***** Given information

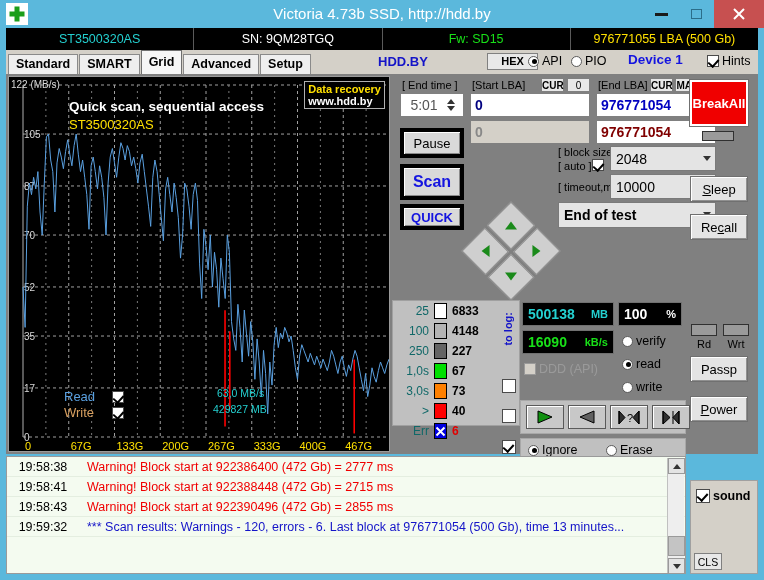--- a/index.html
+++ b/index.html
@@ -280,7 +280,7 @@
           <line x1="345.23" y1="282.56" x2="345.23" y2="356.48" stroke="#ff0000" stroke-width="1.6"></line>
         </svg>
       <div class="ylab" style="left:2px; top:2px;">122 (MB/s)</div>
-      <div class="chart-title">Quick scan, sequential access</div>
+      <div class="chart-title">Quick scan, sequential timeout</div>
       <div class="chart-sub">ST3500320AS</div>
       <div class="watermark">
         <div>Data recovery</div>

**********

# [Work task]
The answer should match the data above word for word, with no pictures in it.

# [Solution]
--- a/index.html
+++ b/index.html
@@ -280,7 +280,7 @@
           <line x1="345.23" y1="282.56" x2="345.23" y2="356.48" stroke="#ff0000" stroke-width="1.6"></line>
         </svg>
       <div class="ylab" style="left:2px; top:2px;">122 (MB/s)</div>
-      <div class="chart-title">Quick scan, sequential access</div>
+      <div class="chart-title">Quick scan, sequential timeout</div>
       <div class="chart-sub">ST3500320AS</div>
       <div class="watermark">
         <div>Data recovery</div>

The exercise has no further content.